↓↓↓

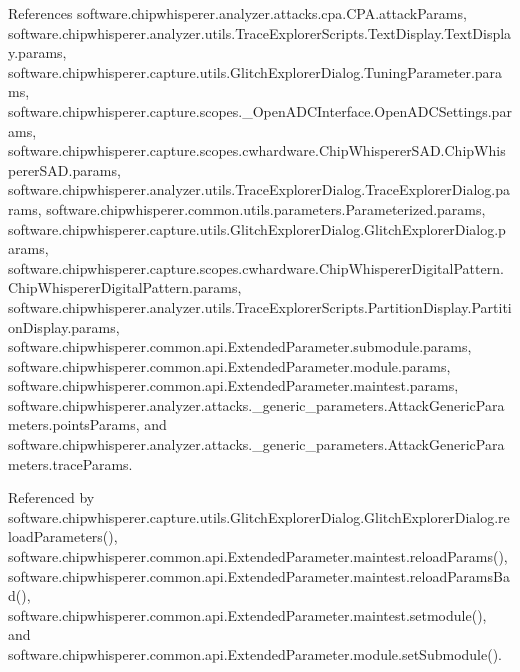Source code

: References software.\+chipwhisperer.\+analyzer.\+attacks.\+cpa.\+C\+P\+A.\+attack\+Params, software.\+chipwhisperer.\+analyzer.\+utils.\+Trace\+Explorer\+Scripts.\+Text\+Display.\+Text\+Display.\+params, software.\+chipwhisperer.\+capture.\+utils.\+Glitch\+Explorer\+Dialog.\+Tuning\+Parameter.\+params, software.\+chipwhisperer.\+capture.\+scopes.\+\_\+\+Open\+A\+D\+C\+Interface.\+Open\+A\+D\+C\+Settings.\+params, software.\+chipwhisperer.\+capture.\+scopes.\+cwhardware.\+Chip\+Whisperer\+S\+A\+D.\+Chip\+Whisperer\+S\+A\+D.\+params, software.\+chipwhisperer.\+analyzer.\+utils.\+Trace\+Explorer\+Dialog.\+Trace\+Explorer\+Dialog.\+params, software.\+chipwhisperer.\+common.\+utils.\+parameters.\+Parameterized.\+params, software.\+chipwhisperer.\+capture.\+utils.\+Glitch\+Explorer\+Dialog.\+Glitch\+Explorer\+Dialog.\+params, software.\+chipwhisperer.\+capture.\+scopes.\+cwhardware.\+Chip\+Whisperer\+Digital\+Pattern.\+Chip\+Whisperer\+Digital\+Pattern.\+params, software.\+chipwhisperer.\+analyzer.\+utils.\+Trace\+Explorer\+Scripts.\+Partition\+Display.\+Partition\+Display.\+params, software.\+chipwhisperer.\+common.\+api.\+Extended\+Parameter.\+submodule.\+params, software.\+chipwhisperer.\+common.\+api.\+Extended\+Parameter.\+module.\+params, software.\+chipwhisperer.\+common.\+api.\+Extended\+Parameter.\+maintest.\+params, software.\+chipwhisperer.\+analyzer.\+attacks.\+\_\+generic\+\_\+parameters.\+Attack\+Generic\+Parameters.\+points\+Params, and software.\+chipwhisperer.\+analyzer.\+attacks.\+\_\+generic\+\_\+parameters.\+Attack\+Generic\+Parameters.\+trace\+Params.



Referenced by software.\+chipwhisperer.\+capture.\+utils.\+Glitch\+Explorer\+Dialog.\+Glitch\+Explorer\+Dialog.\+reload\+Parameters(), software.\+chipwhisperer.\+common.\+api.\+Extended\+Parameter.\+maintest.\+reload\+Params(), software.\+chipwhisperer.\+common.\+api.\+Extended\+Parameter.\+maintest.\+reload\+Params\+Bad(), software.\+chipwhisperer.\+common.\+api.\+Extended\+Parameter.\+maintest.\+setmodule(), and software.\+chipwhisperer.\+common.\+api.\+Extended\+Parameter.\+module.\+set\+Submodule().


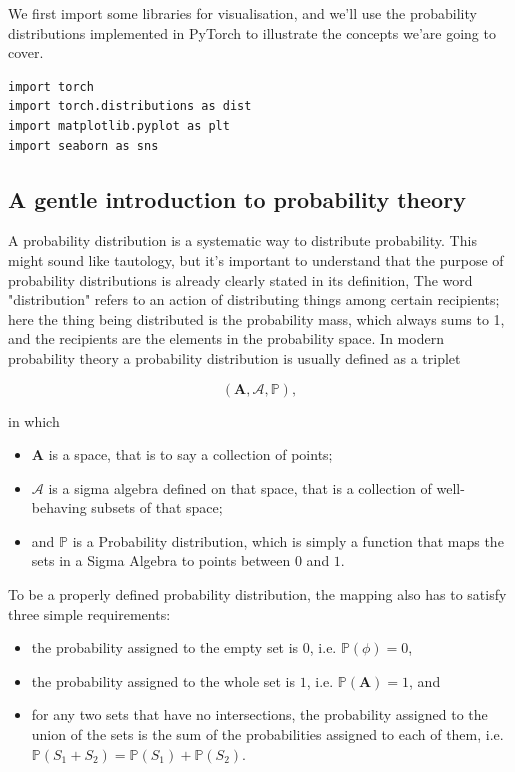 \documentclass[11pt]{article}
\begin{document}
We first import some libraries for visualisation, and we'll use the probability distributions implemented in PyTorch to illustrate the concepts we'are going to cover.

\begin{verbatim}
import torch
import torch.distributions as dist
import matplotlib.pyplot as plt
import seaborn as sns
\end{verbatim}

\subsection{A gentle introduction to probability theory}
\label{sec:org1f313bd}

A probability distribution is a systematic way to distribute probability. This might sound like tautology, but it's important to understand that the purpose of probability distributions is already clearly stated in its definition, The word "distribution" refers to an action of distributing things among certain recipients; here the thing being distributed is the probability mass, which always sums to 1, and the recipients are the elements in the probability space. In modern probability theory a probability distribution is usually defined as a triplet

$$(\mathbf{A}, \mathcal{A}, \mathbb{P}),$$

in which

\begin{itemize}
\item \(\mathbf{A}\) is a space, that is to say a collection of points;
\item \(\mathcal{A}\) is a sigma algebra defined on that space, that is a collection of well-behaving subsets of that space;
\item and \(\mathbb{P}\) is a Probability distribution, which is simply a function that maps the sets in a Sigma Algebra to points between \(0\) and \(1\).
\end{itemize}

To be a properly defined probability distribution, the mapping also has to satisfy three simple requirements:

\begin{itemize}
\item the probability assigned to the empty set is \(0\), i.e. \(\mathbb{P}(\phi)=0\),
\item the probability assigned to the whole set is \(1\), i.e. \(\mathbb{P}(\mathbf{A})=1\), and
\item for any two sets that have no intersections, the probability assigned to the union of the sets is the sum of the probabilities assigned to each of them, i.e. \(\mathbb{P}(S_1 + S_2) = \mathbb{P}(S_1) + \mathbb{P}(S_2)\).
\end{itemize}
\end{document}
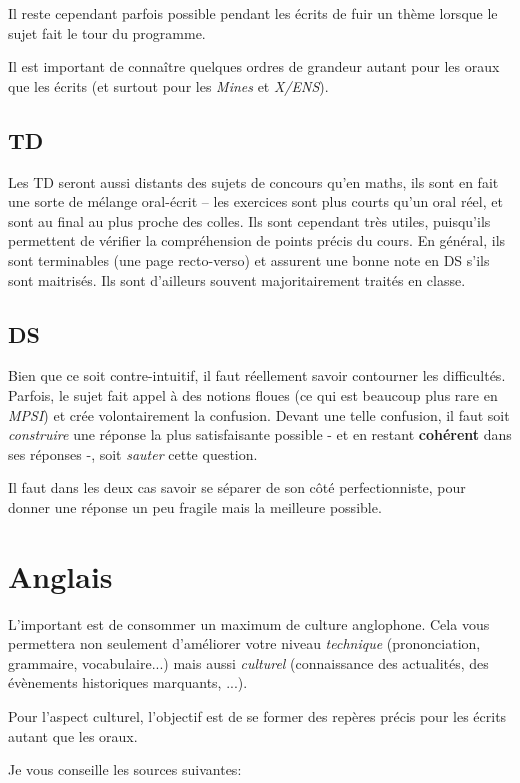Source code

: \documentclass{article}
\begin{document}
Il reste cependant parfois possible pendant les écrits de fuir un thème lorsque le sujet fait le tour du programme.

Il est important de connaître quelques ordres de grandeur autant pour les oraux que les écrits (et surtout pour les \textit{Mines} et \textit{X/ENS}).

\subsection{TD}
Les TD seront aussi distants des sujets de concours qu'en maths, ils sont en fait une sorte de mélange oral-écrit -- les exercices sont plus courts qu'un oral réel, et sont au final au plus proche des colles.
Ils sont cependant très utiles, puisqu'ils permettent de vérifier la compréhension de points précis du cours.
En général, ils sont terminables (une page recto-verso) et assurent une bonne note en DS s'ils sont maitrisés.
Ils sont d'ailleurs souvent majoritairement traités en classe.

\subsection{DS}
Bien que ce soit contre-intuitif, il faut réellement savoir contourner les difficultés.
Parfois, le sujet fait appel à des notions floues (ce qui est beaucoup plus rare en \textit{MPSI}) et crée volontairement la confusion.
Devant une telle confusion, il faut soit \textit{construire} une réponse la plus satisfaisante possible - et en restant \textbf{cohérent} dans ses réponses -, soit \textit{sauter} cette question.

Il faut dans les deux cas savoir se séparer de son côté perfectionniste, pour donner une réponse un peu fragile mais la meilleure possible.

\section{Anglais}
L'important est de consommer un maximum de culture anglophone.
Cela vous permettera non seulement d'améliorer votre niveau \textit{technique} (prononciation, grammaire, vocabulaire...) mais aussi \textit{culturel} (connaissance des actualités, des évènements historiques marquants, ...).

Pour l'aspect culturel, l'objectif est de se former des repères précis pour les écrits autant que les oraux.

Je vous conseille les sources suivantes:
\end{document}

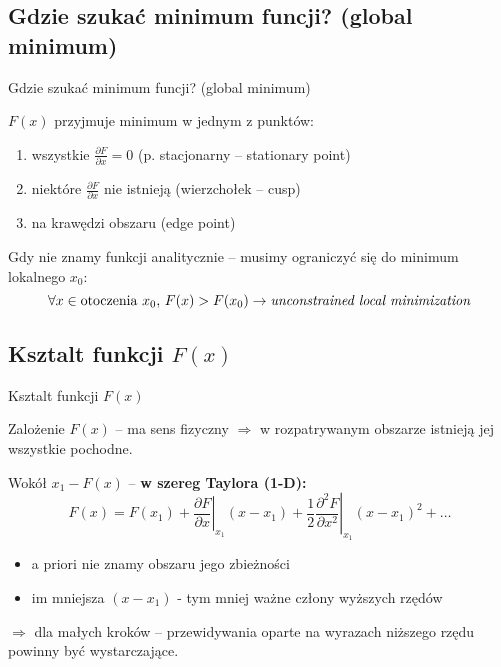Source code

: \subsection{Gdzie szukać minimum funcji? (global minimum)}

  \begin{frame}{Gdzie szukać minimum funcji? (global minimum)}
    \begin{block}{$ F(x) $ przyjmuje minimum w jednym z punktów:}
      \begin{enumerate}
        \item wszystkie $ \frac{\partial F}{\partial x} = 0 $
        (p. stacjonarny -- stationary point)
        \item niektóre $ \frac{\partial F}{\partial x} $
        nie istnieją (wierzchołek -- cusp)
        \item na krawędzi obszaru (edge point)
      \end{enumerate}
    \end{block}
    Gdy nie znamy funkcji analitycznie -- musimy ograniczyć
    się do minimum lokalnego $ x_0 $:
    \begin{displaymath}
      \forall x \in \text{otoczenia}\ x_0{,}\ F(x) > F(x_0)
      \to \text{\emph{unconstrained local minimization}}
    \end{displaymath}
  \end{frame}

\subsection{Ksztalt funkcji $ F(x) $}
  \begin{frame}{Ksztalt funkcji $ F(x) $}
    \begin{block}{Zalożenie}
      $ F(x) $ -- ma sens fizyczny $ \Rightarrow $ w rozpatrywanym
      obszarze istnieją jej wszystkie pochodne.
    \end{block}
    Wokół $ x_1 - F(x) $ -- \textbf{w szereg Taylora (1-D):}
    \begin{displaymath}
      F(x) = F(x_1) + \left. \frac{\partial F}{\partial x} \right|_{x_1}(x - x_1) +
      \left. \frac{1}{2} \frac{\partial^2 F}{\partial x^2} \right|_{x_1}(x - x_1)^2 +
      \dots
    \end{displaymath}
    \begin{itemize}
      \item a priori nie znamy obszaru jego zbieżności
      \item im mniejsza $ (x - x_1) $ - tym mniej ważne człony
      wyższych rzędów
    \end{itemize}
    $ \Rightarrow $ dla małych kroków -- przewidywania oparte
    na wyrazach niższego rzędu powinny być wystarczające.

  \end{frame}

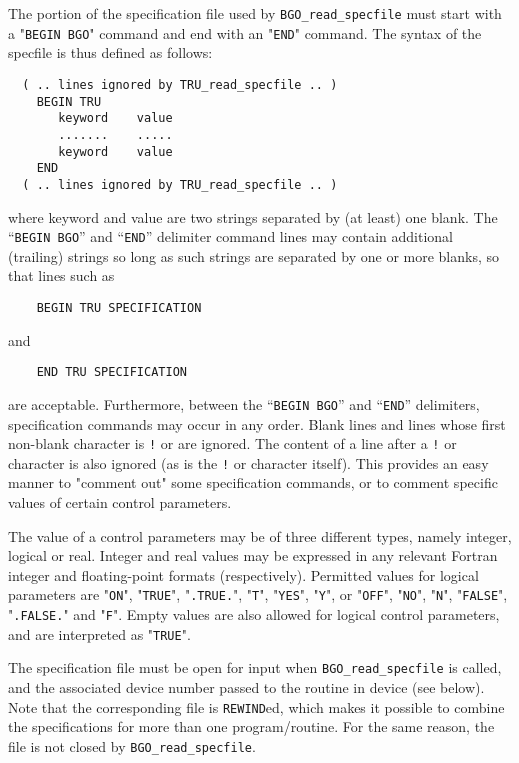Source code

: \documentclass{galahad}
\newcommand{\packagename}{BGO}
\begin{document}
The portion of the specification file used by
{\tt \packagename\_read\_specfile}
must start
with a "{\tt BEGIN \packagename}" command and end with an
"{\tt END}" command.  The syntax of the specfile is thus defined as follows:
\begin{verbatim}
  ( .. lines ignored by TRU_read_specfile .. )
    BEGIN TRU
       keyword    value
       .......    .....
       keyword    value
    END
  ( .. lines ignored by TRU_read_specfile .. )
\end{verbatim}
where keyword and value are two strings separated by (at least) one blank.
The ``{\tt BEGIN \packagename}'' and ``{\tt END}'' delimiter command lines
may contain additional (trailing) strings so long as such strings are
separated by one or more blanks, so that lines such as
\begin{verbatim}
    BEGIN TRU SPECIFICATION
\end{verbatim}
and
\begin{verbatim}
    END TRU SPECIFICATION
\end{verbatim}
are acceptable. Furthermore,
between the
``{\tt BEGIN \packagename}'' and ``{\tt END}'' delimiters,
specification commands may occur in any order.  Blank lines and
lines whose first non-blank character is {\tt !} or {\tt *} are ignored.
The content
of a line after a {\tt !} or {\tt *} character is also
ignored (as is the {\tt !} or {\tt *}
character itself). This provides an easy manner to "comment out" some
specification commands, or to comment specific values
of certain control parameters.

The value of a control parameters may be of three different types, namely
integer, logical or real.
Integer and real values may be expressed in any relevant Fortran integer and
floating-point formats (respectively). Permitted values for logical
parameters are "{\tt ON}", "{\tt TRUE}", "{\tt .TRUE.}", "{\tt T}",
"{\tt YES}", "{\tt Y}", or "{\tt OFF}", "{\tt NO}",
"{\tt N}", "{\tt FALSE}", "{\tt .FALSE.}" and "{\tt F}".
Empty values are also allowed for
logical control parameters, and are interpreted as "{\tt TRUE}".

The specification file must be open for
input when {\tt \packagename\_read\_specfile}
is called, and the associated device number
passed to the routine in device (see below).
Note that the corresponding
file is {\tt REWIND}ed, which makes it possible to combine the specifications
for more than one program/routine.  For the same reason, the file is not
closed by {\tt \packagename\_read\_specfile}.
\end{document}
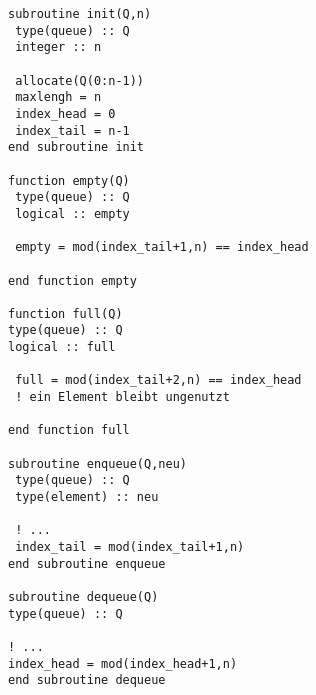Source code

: \begin{lstlisting}
subroutine init(Q,n)
 type(queue) :: Q
 integer :: n
 
 allocate(Q(0:n-1))
 maxlengh = n
 index_head = 0
 index_tail = n-1
end subroutine init

function empty(Q)
 type(queue) :: Q
 logical :: empty
 
 empty = mod(index_tail+1,n) == index_head

end function empty

function full(Q)
type(queue) :: Q
logical :: full

 full = mod(index_tail+2,n) == index_head
 ! ein Element bleibt ungenutzt

end function full

subroutine enqueue(Q,neu)
 type(queue) :: Q
 type(element) :: neu
 
 ! ...
 index_tail = mod(index_tail+1,n)
end subroutine enqueue

subroutine dequeue(Q)
type(queue) :: Q

! ...
index_head = mod(index_head+1,n)
end subroutine dequeue
\end{lstlisting}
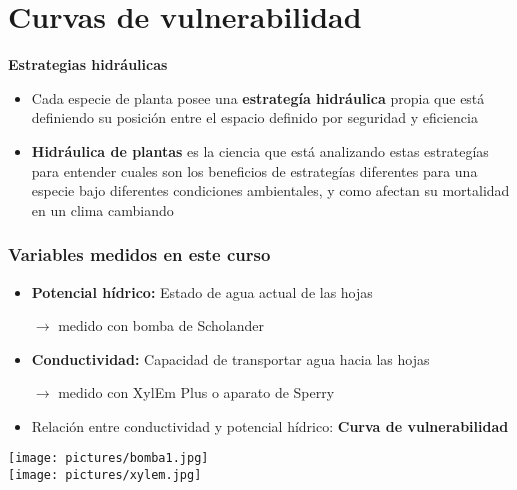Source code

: \documentclass[usepdftitle=false]{beamer}
\newcommand{\Blue}[1]{{\color{blue!50!black}\textbf{#1}}}
\newcommand{\rar}{$\rightarrow$}
\newcommand{\tw}{\textwidth}
\begin{document}
\section{Curvas de vulnerabilidad}
\begin{frame}
	\begin{block}{\textbf{Estrategias hidráulicas}}
	\begin{itemize}
		\item Cada especie de planta posee una\textbf{ estrategía hidráulica} propia que está definiendo su posición entre el espacio definido por seguridad y eficiencia
		\item \textbf{Hidráulica de plantas} es la ciencia que está analizando estas estrategías para entender  cuales son los beneficios de estrategías diferentes para una especie bajo diferentes condiciones ambientales, y como afectan su mortalidad en un clima cambiando		
	\end{itemize}
	\end{block}
\end{frame}



\begin{frame}
	\frametitle{Variables medidos en este curso}

	   \begin{minipage}{0.68 \tw}
         	\begin{itemize} 
         		\item \Blue{Potencial hídrico:} Estado de agua actual de las hojas 
         		\item[\rar]medido con bomba de Scholander 
         		\item \Blue{Conductividad:} Capacidad de transportar  agua hacia las hojas
         		\item[\rar] medido con XylEm Plus o aparato de Sperry		
         		\item<visible@2| alert@2> Relación entre conductividad y potencial hídrico: \textbf{Curva de vulnerabilidad}
         	\end{itemize}	 
	   \end{minipage}
		\begin{minipage}{0.3\tw}
          \texttt{[image: pictures/bomba1.jpg]}\\
          \texttt{[image: pictures/xylem.jpg]}
		\end{minipage}	
\end{frame}
\end{document}
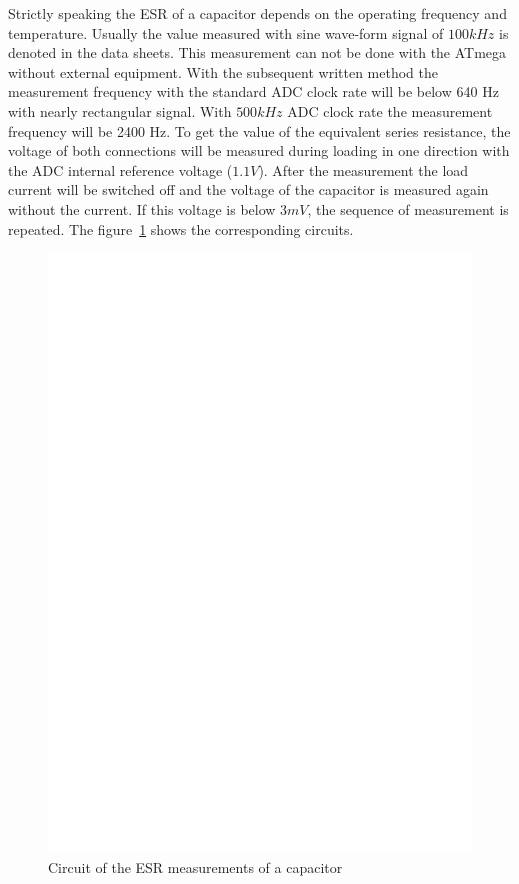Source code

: Strictly speaking the ESR of a capacitor depends on the operating frequency and temperature.
Usually the value measured with sine wave-form signal of \(100kHz\) is denoted in the data sheets.
This measurement can not be done with the ATmega without external equipment.
With the subsequent written method the measurement frequency with the standard ADC clock rate will be below 640 Hz
with nearly rectangular signal. With \(500kHz\) ADC clock rate the measurement frequency will be 2400 Hz.
To get the value of the equivalent series resistance,
the voltage of both connections will be measured during loading in one direction with the ADC internal reference 
voltage (\(1.1V\)).
After the measurement the load current will be switched off and the voltage of the capacitor is measured
again without the current.
If this voltage is below \(3mV\), the sequence of measurement is repeated.
The figure~\ref{fig:Cap_esr} shows the corresponding circuits.

\begin{figure}[H]
  \centering
    \includegraphics[]{../FIG/Cap_esr.eps}
  \caption{Circuit of the ESR measurements of a capacitor}
  \label{fig:Cap_esr}
\end{figure}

↑↑↑

HOW TO COMPLETE THIS TASK
Pictures aside, return exactly the lines from the data above, starting at the line that has "Devant une telle" and ending at the line that has "wyższych rzędów", both included.

EXPECTED OUTPUT
Devant une telle confusion, il faut soit \textit{construire} une réponse la plus satisfaisante possible - et en restant \textbf{cohérent} dans ses réponses -, soit \textit{sauter} cette question.

Il faut dans les deux cas savoir se séparer de son côté perfectionniste, pour donner une réponse un peu fragile mais la meilleure possible.

\section{Anglais}
L'important est de consommer un maximum de culture anglophone.
Cela vous permettera non seulement d'améliorer votre niveau \textit{technique} (prononciation, grammaire, vocabulaire...) mais aussi \textit{culturel} (connaissance des actualités, des évènements historiques marquants, ...).

Pour l'aspect culturel, l'objectif est de se former des repères précis pour les écrits autant que les oraux.

Je vous conseille les sources suivantes:
\end{document}

Source code

: \subsection{Gdzie szukać minimum funcji? (global minimum)}

  \begin{frame}{Gdzie szukać minimum funcji? (global minimum)}
    \begin{block}{$ F(x) $ przyjmuje minimum w jednym z punktów:}
      \begin{enumerate}
        \item wszystkie $ \frac{\partial F}{\partial x} = 0 $
        (p. stacjonarny -- stationary point)
        \item niektóre $ \frac{\partial F}{\partial x} $
        nie istnieją (wierzchołek -- cusp)
        \item na krawędzi obszaru (edge point)
      \end{enumerate}
    \end{block}
    Gdy nie znamy funkcji analitycznie -- musimy ograniczyć
    się do minimum lokalnego $ x_0 $:
    \begin{displaymath}
      \forall x \in \text{otoczenia}\ x_0{,}\ F(x) > F(x_0)
      \to \text{\emph{unconstrained local minimization}}
    \end{displaymath}
  \end{frame}

\subsection{Ksztalt funkcji $ F(x) $}
  \begin{frame}{Ksztalt funkcji $ F(x) $}
    \begin{block}{Zalożenie}
      $ F(x) $ -- ma sens fizyczny $ \Rightarrow $ w rozpatrywanym
      obszarze istnieją jej wszystkie pochodne.
    \end{block}
    Wokół $ x_1 - F(x) $ -- \textbf{w szereg Taylora (1-D):}
    \begin{displaymath}
      F(x) = F(x_1) + \left. \frac{\partial F}{\partial x} \right|_{x_1}(x - x_1) +
      \left. \frac{1}{2} \frac{\partial^2 F}{\partial x^2} \right|_{x_1}(x - x_1)^2 +
      \dots
    \end{displaymath}
    \begin{itemize}
      \item a priori nie znamy obszaru jego zbieżności
      \item im mniejsza $ (x - x_1) $ - tym mniej ważne człony
      wyższych rzędów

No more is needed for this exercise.